Bleichmittel
Viele Verschmutzungen, z.B. Farbstoffflecken (Rotwein, Kaffee, Tinte, Früchte, Kosmetika) kann man allein durch Waschen mit Tensiden aus den Textilien nicht entfernen. 
Bis zur Mitte des 19. Jh. diente zur Fleckenentfernung die Rasenbleiche, bei der feuchte Wäsche auf dem Rasen ausgelegt, und so der Sonnenstrahlung ausgesetzt wurde. 
Beim Bleichen werden die konjugierten  p-Elektronensysteme chromophorer Verbindungen oxidativ zerstört.
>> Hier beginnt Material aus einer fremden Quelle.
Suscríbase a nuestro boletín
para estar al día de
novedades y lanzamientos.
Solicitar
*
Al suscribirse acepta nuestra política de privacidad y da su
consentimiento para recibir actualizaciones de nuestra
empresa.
Grundlage des Bleichvorgangs ist die Freisetzung von Wasserstoffperoxid, aus dem sich dann atomarer (nascierender) Sauerstoff entwickelt.
Bei der Rasenbleiche wird der nascierende Sauerstoff aus dem Wasser mit Hilfe der kurzwelligen Sonnenstrahlung gebildet.
Heute erfolgt eine kontrollierte oxidative Bleiche während des Waschprozesses mit Bleichmitteln.
Durch die Bleiche wird zusätzlich eine keimtötende Wirkung erzielt.